TRY IT
Look through the entries below and count the lines with "customers" in them; the reply is the number alone.

[Start of Attachment]

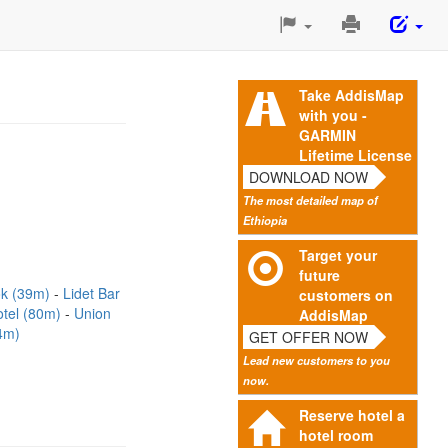
Print
This
Page
Take AddisMap
with you -
GARMIN
Lifetime License
DOWNLOAD NOW
The most detailed map of
Ethiopia
Target your
future
ok (39m)
Lidet Bar
customers on
otel (80m)
Union
AddisMap
4m)
GET OFFER NOW
Lead new customers to you
now.
Reserve hotel a
hotel room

[End of Attachment]

PROBLEM SOLUTION
2